### Text for analysis

....................

# Old Orchard Recipe wanted



## lepidgeon (Aug 6, 2017)

Does anyone have a 5 gallon recipe for frozen concentrate? 
Thanks


----------



## dralarms (Aug 6, 2017)

Sure, mix it exactly as label states and then for a 5 gallon batch add 3 more cans of concentrate. Ferment as usual.


----------



## lepidgeon (Aug 6, 2017)

21 seems excessif  what about additives


----------



## dralarms (Aug 7, 2017)

The only thing I add to mine is yeast.


----------



## salcoco (Aug 7, 2017)

visit winemaking.jackkeller.net he has some concentrate recipes indicating acid blend , tannin etc additions.


----------



## Julie (Aug 7, 2017)

Is this frozen concentrate that you buy from the freezer section of the grocery store?


----------



## lepidgeon (Aug 7, 2017)

Yes! Old Orchard frozen concentrates (Pom/Blueberry)


----------



## Julie (Aug 7, 2017)

lepidgeon said:


> Yes! Old Orchard frozen concentrates (Pom/Blueberry)



Lol, I make that Blue/Pom, give me a couple of minutes to dig out what I did and I'll post it for you.


----------



## Julie (Aug 7, 2017)

For 5 gallons

20 cans of juice (I use 4 cans per gallon)
Water to 5 gallons
Sugar to 1.080, take a reading after you add the water, then I take that and warm it up, add the sugar, then add back to the must. 1 cup of sugar will raise sg approximately .018 per gallon

1 tablespoon of nutrient
The yeast I used is Lavlin 1122
Ph should be around 3.5 to 3.6
To adjust acid levels use Potassium Bicarbonate to lower and acid blend to raise acid levels. And to be honest, you are going to need to lower. And, I normally pay more attention to PH at this point and adjust acid once wine is done and I do that to my tasting. 

stir daily and once sg is down around 1.010, I snap the lid down on the primary and leave it go til dry. I normally will wait one week to check it. then I rack to a secondary, add k-meta and rack once every three months, also add k-meta. 
And once dry, I add 1/8 tsp of tannin.

Once clear I backsweeten to 1.010. Also when I backsweeten I use 1/2 cup of corn syrup first then cane sugar.


----------

....................

### Exercise data

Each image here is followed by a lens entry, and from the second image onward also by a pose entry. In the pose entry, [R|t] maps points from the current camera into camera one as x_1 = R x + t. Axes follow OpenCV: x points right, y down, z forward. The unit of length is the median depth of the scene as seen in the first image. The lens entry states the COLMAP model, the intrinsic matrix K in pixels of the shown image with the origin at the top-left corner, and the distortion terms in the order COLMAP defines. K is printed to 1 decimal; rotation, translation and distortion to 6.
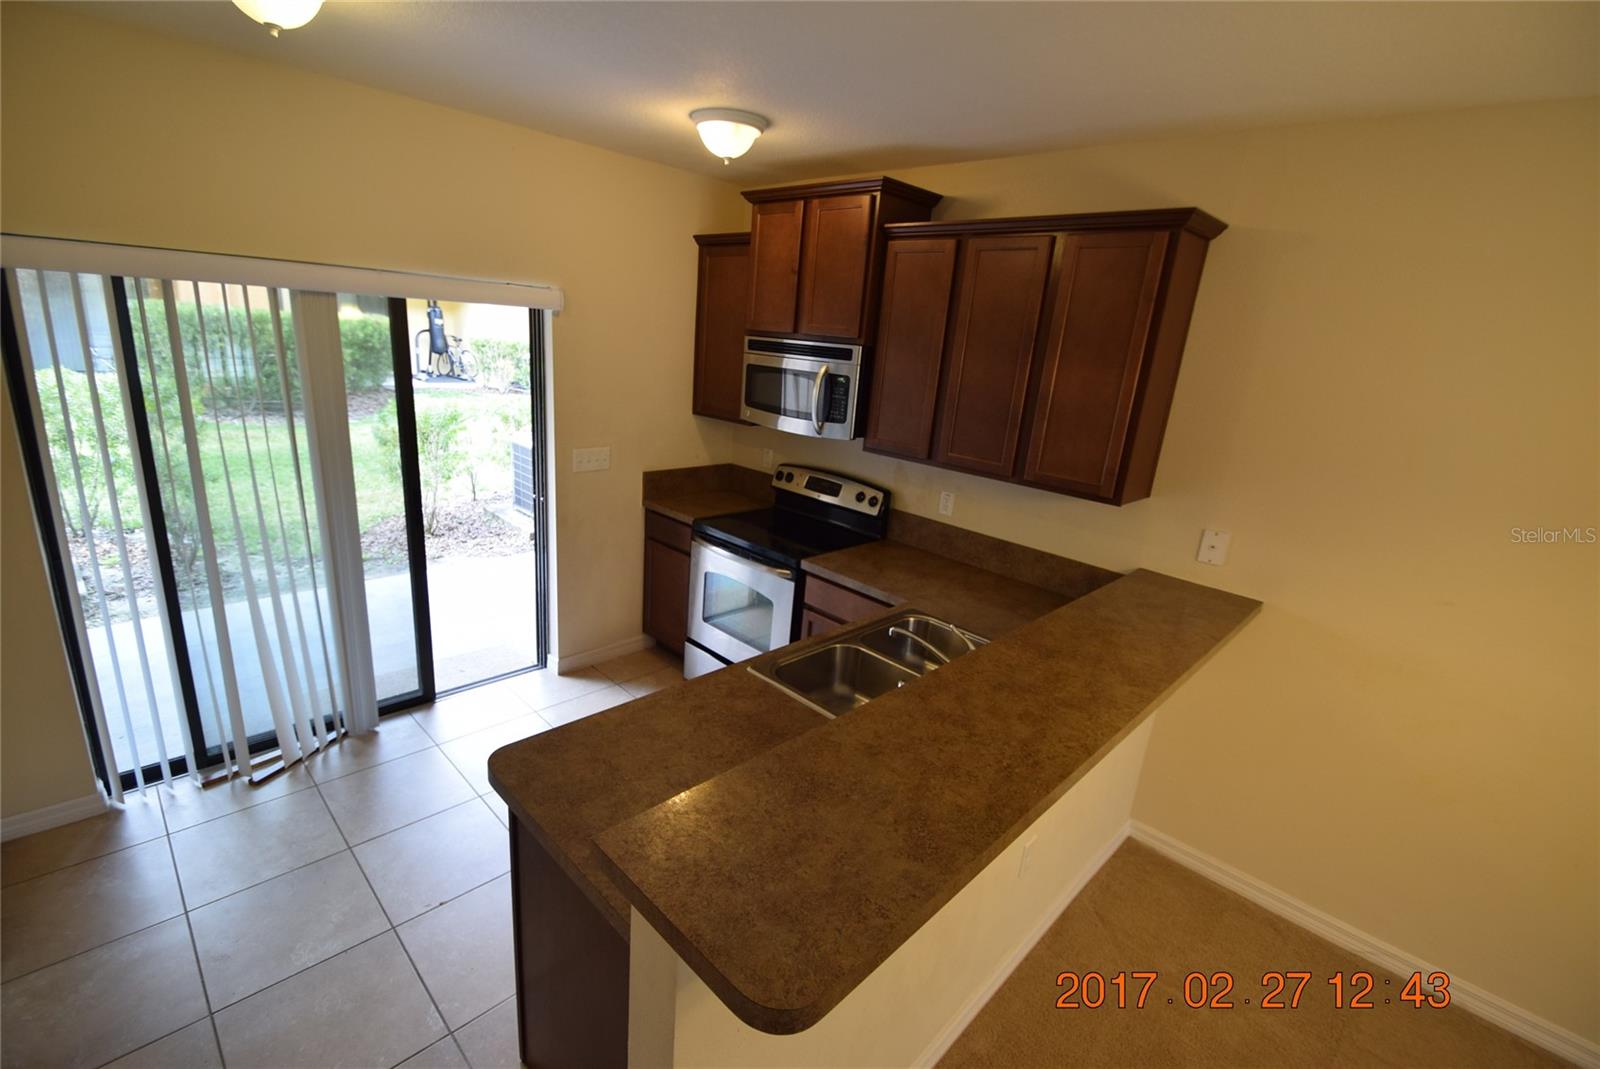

....................

### The task
In the thread about an Old Orchard recipe, why does Julie's 5-gallon recipe call for 20 cans of juice? Explain in one to three sentences. The lines that accompany the thread play no role in this exercise.

### Reply to the task
Julie uses 4 cans of juice per gallon, so a 5-gallon batch comes to 20 cans.